Stored records
+++
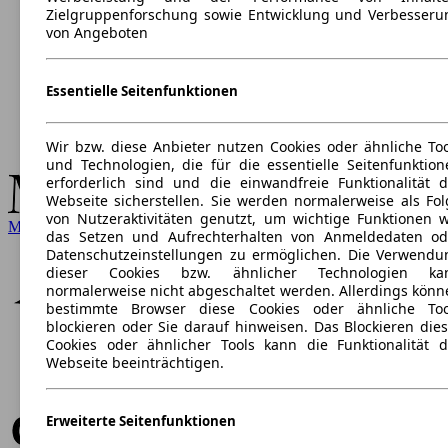
Zielgruppenforschung sowie Entwicklung und Verbesseru
von Angeboten
Essentielle Seitenfunktionen
Wir bzw. diese Anbieter nutzen Cookies oder ähnliche Too
und Technologien, die für die essentielle Seitenfunktion
erforderlich sind und die einwandfreie Funktionalität d
Webseite sicherstellen. Sie werden normalerweise als Fol
von Nutzeraktivitäten genutzt, um wichtige Funktionen w
Mercedes-Benz
das Setzen und Aufrechterhalten von Anmeldedaten od
Datenschutzeinstellungen zu ermöglichen. Die Verwendu
dieser Cookies bzw. ähnlicher Technologien ka
normalerweise nicht abgeschaltet werden. Allerdings könn
bestimmte Browser diese Cookies oder ähnliche Too
blockieren oder Sie darauf hinweisen. Das Blockieren dies
Cookies oder ähnlicher Tools kann die Funktionalität d
Webseite beeinträchtigen.
Erweiterte Seitenfunktionen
+++
[Work required] Scan the records above for the lines holding "und Technologien, die" and "Mercedes-Benz". Transcribe those two and every line between them word for word, and no others.

[Completed task]
und Technologien, die für die essentielle Seitenfunktion
erforderlich sind und die einwandfreie Funktionalität d
Webseite sicherstellen. Sie werden normalerweise als Fol
von Nutzeraktivitäten genutzt, um wichtige Funktionen w
Mercedes-Benz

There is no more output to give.